**Task directions**
Display every line of the rows below that contains the word "family".

[Begin Dataset]

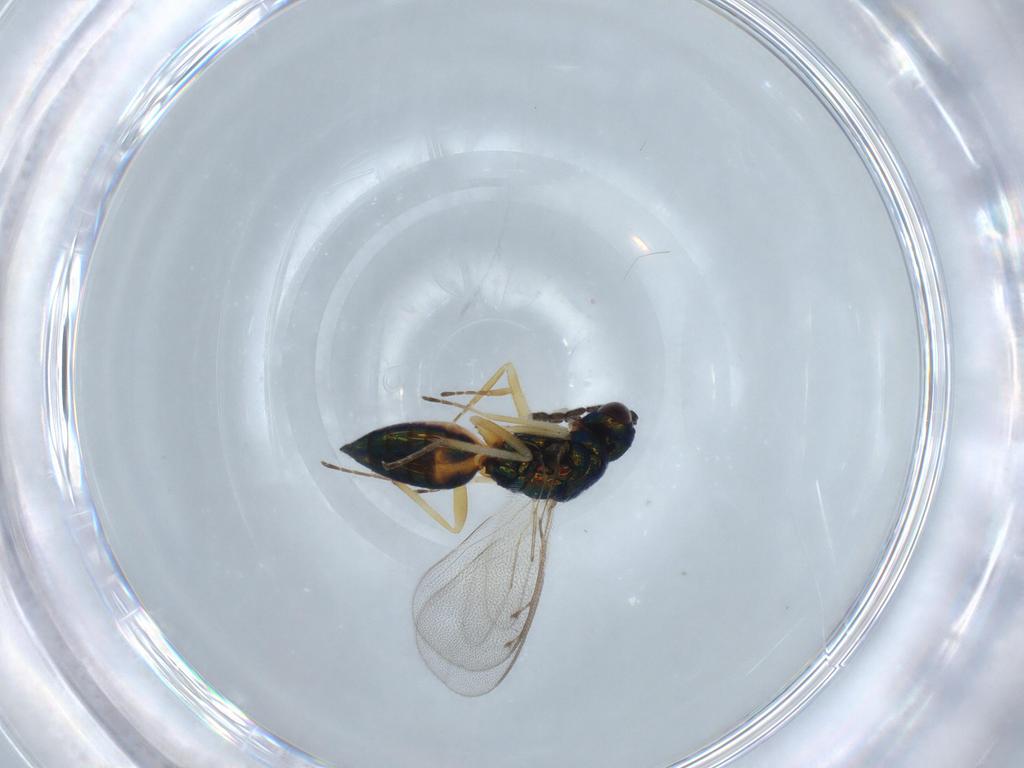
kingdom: Animalia
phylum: Arthropoda
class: Insecta
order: Hymenoptera
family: Eulophidae
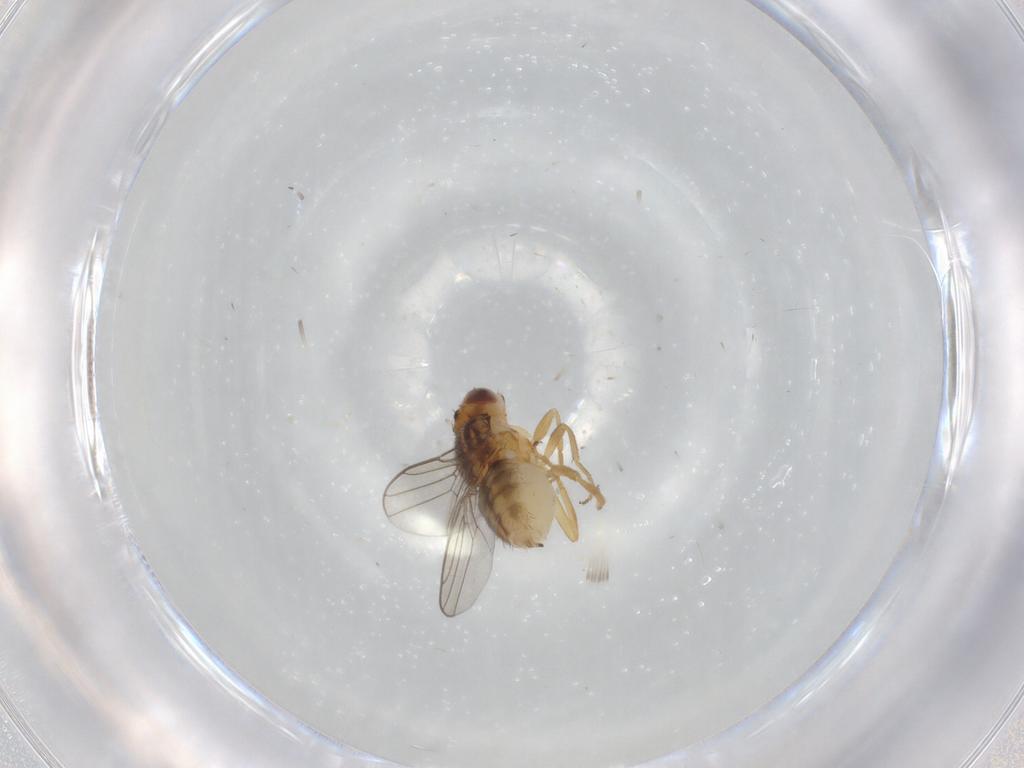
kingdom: Animalia
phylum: Arthropoda
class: Insecta
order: Diptera
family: Chloropidae
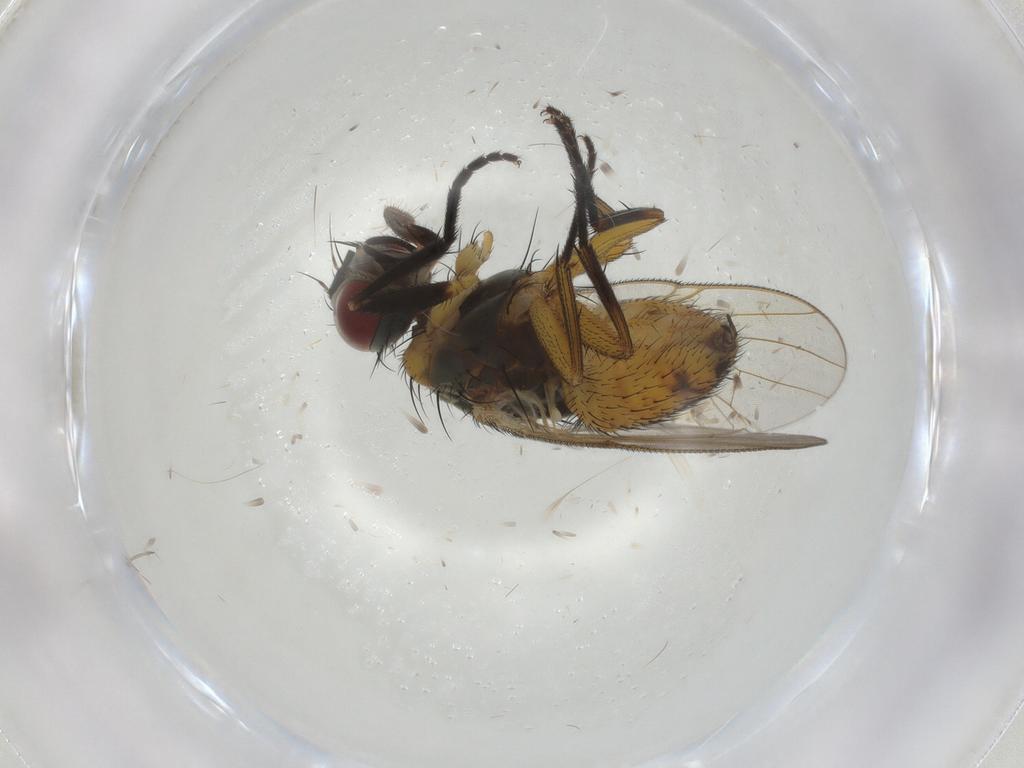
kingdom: Animalia
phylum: Arthropoda
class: Insecta
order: Diptera
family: Muscidae
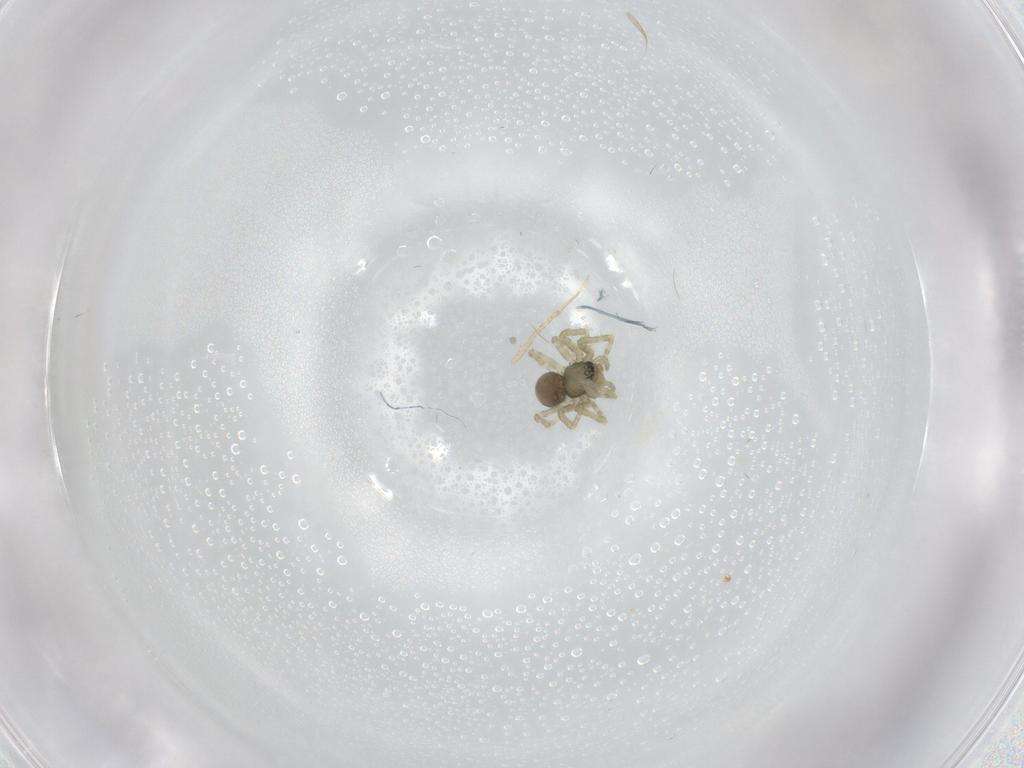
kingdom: Animalia
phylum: Arthropoda
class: Arachnida
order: Araneae
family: Linyphiidae
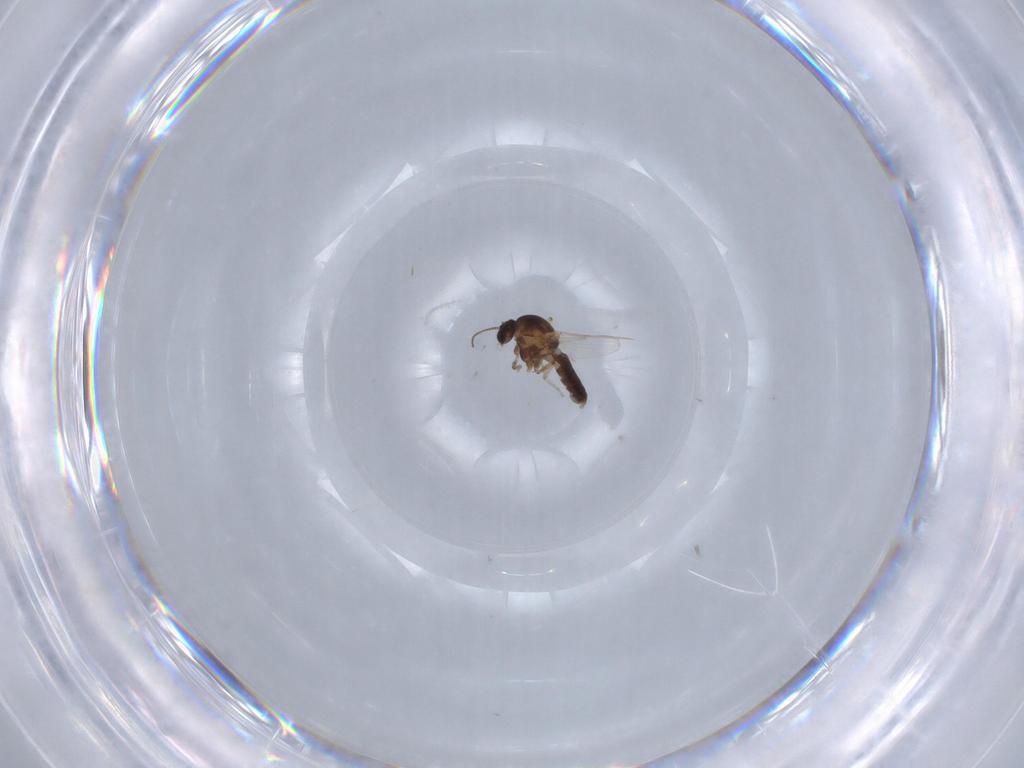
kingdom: Animalia
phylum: Arthropoda
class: Insecta
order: Diptera
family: Ceratopogonidae
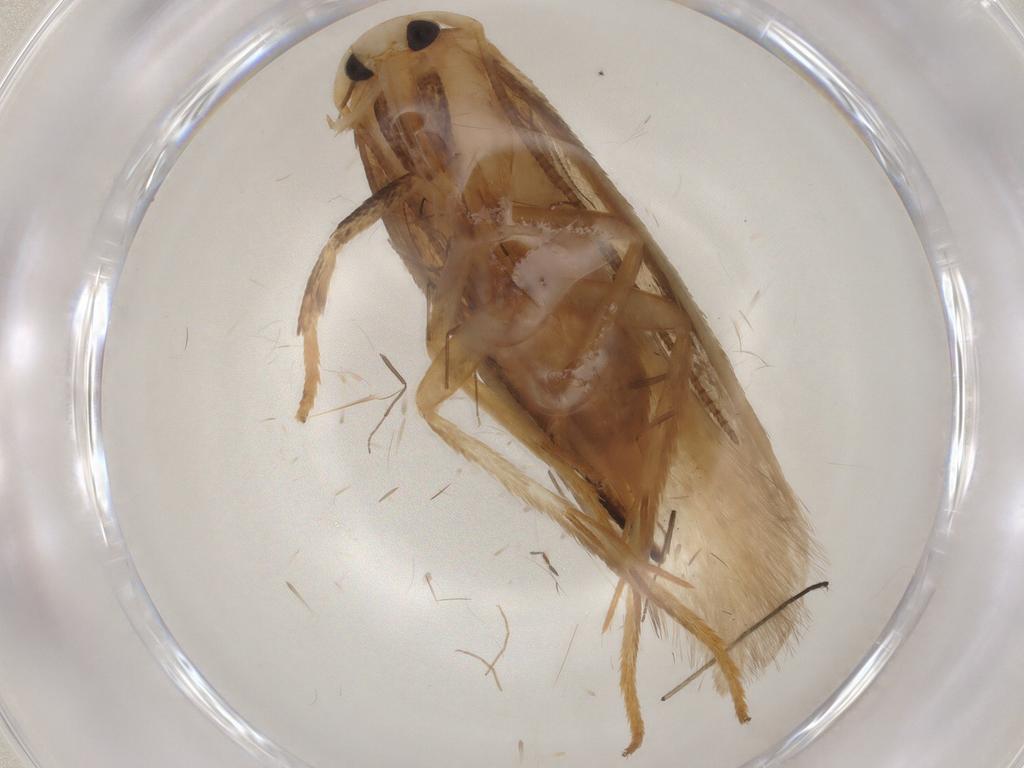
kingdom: Animalia
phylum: Arthropoda
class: Insecta
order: Lepidoptera
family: Geometridae
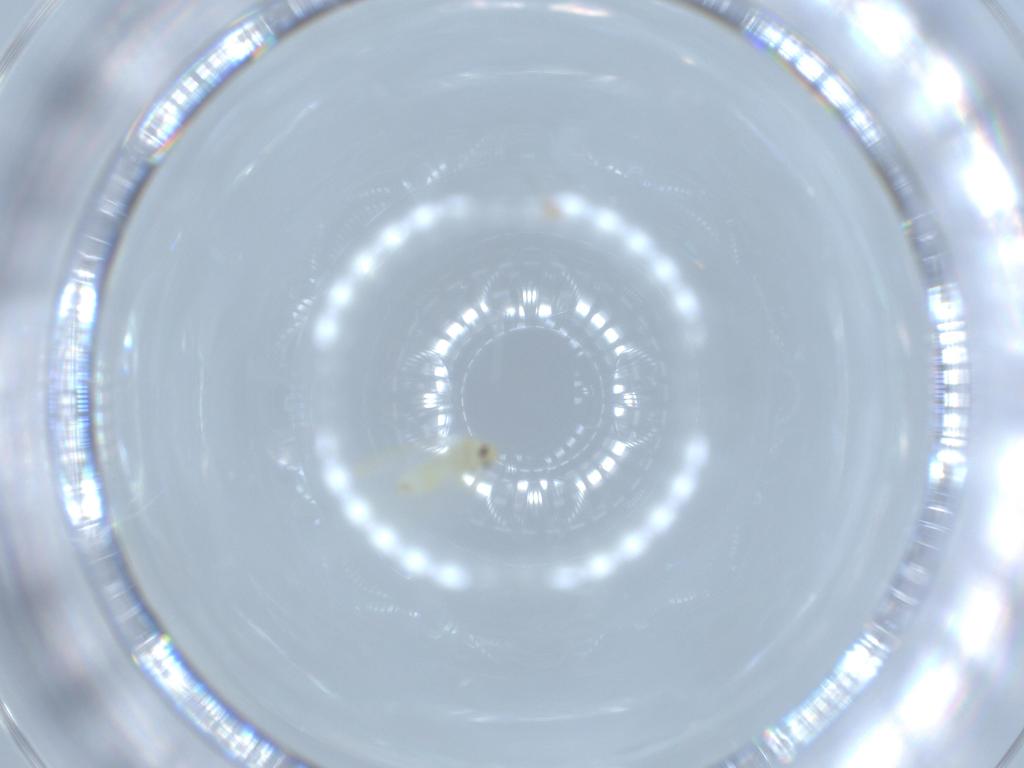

[End Dataset]

**Reply**
family: Eulophidae
family: Chloropidae
family: Muscidae
family: Linyphiidae
family: Ceratopogonidae
family: Geometridae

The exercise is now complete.